--- PROBLEM DETAILS ---
Though the entries hold pictures, only their text should be duplicated, exactly and in full.

--- INFORMATION SHOWN ---

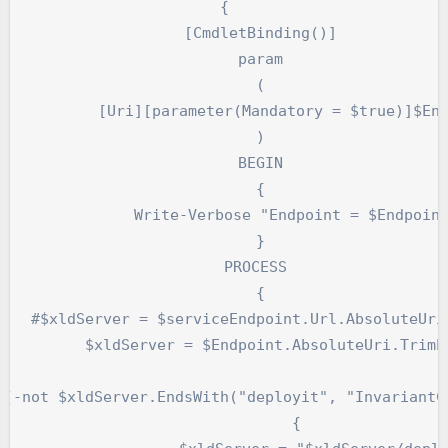
{

	[CmdletBinding()]

	param

	(

er(Mandatory = $true)]$Endpoint

	)

	BEGIN

	{

Write-Verbose "Endpoint = $Endpoint"

	}

	PROCESS 

	{

.TrimEnd('/')

oint.AbsoluteUri.TrimEnd('/')

		{
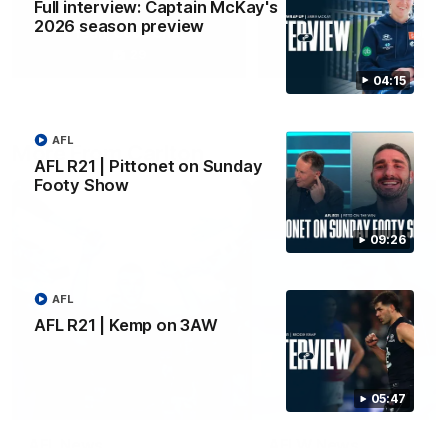
Full interview: Captain McKay's
2026 season preview
Yeah, Good Chat
Summer Sessions
29
24
04:15
AFL
More From Carlton
AFL R21 | Pittonet on Sunday
Footy Show
09:26
AFL
AFL R21 | Kemp on 3AW
05:47
AFL News
AFLW News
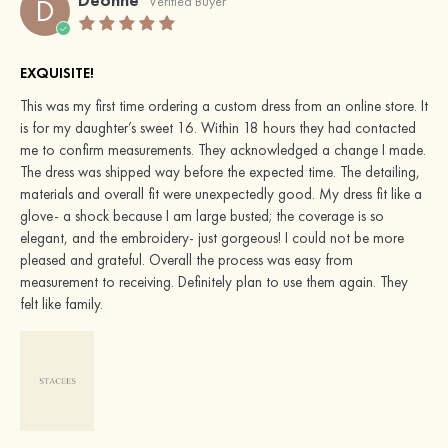
D
Verified Buyer
EXQUISITE!
This was my first time ordering a custom dress from an online store. It
is for my daughter’s sweet 16. Within 18 hours they had contacted
me to confirm measurements. They acknowledged a change I made.
The dress was shipped way before the expected time. The detailing,
materials and overall fit were unexpectedly good. My dress fit like a
glove- a shock because I am large busted; the coverage is so
elegant, and the embroidery- just gorgeous! I could not be more
pleased and grateful. Overall the process was easy from
measurement to receiving. Definitely plan to use them again. They
felt like family.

--- SOLUTION ---
{

	[CmdletBinding()]

	param

	(

er(Mandatory = $true)]$Endpoint

	)

	BEGIN

	{

Write-Verbose "Endpoint = $Endpoint"

	}

	PROCESS 

	{

.TrimEnd('/')

oint.AbsoluteUri.TrimEnd('/')

		{
Full interview: Captain McKay's
2026 season preview
Yeah, Good Chat
Summer Sessions
29
24
04:15
AFL
More From Carlton
AFL R21 | Pittonet on Sunday
Footy Show
09:26
AFL
AFL R21 | Kemp on 3AW
05:47
AFL News
AFLW News
D
Verified Buyer
EXQUISITE!
This was my first time ordering a custom dress from an online store. It
is for my daughter’s sweet 16. Within 18 hours they had contacted
me to confirm measurements. They acknowledged a change I made.
The dress was shipped way before the expected time. The detailing,
materials and overall fit were unexpectedly good. My dress fit like a
glove- a shock because I am large busted; the coverage is so
elegant, and the embroidery- just gorgeous! I could not be more
pleased and grateful. Overall the process was easy from
measurement to receiving. Definitely plan to use them again. They
felt like family.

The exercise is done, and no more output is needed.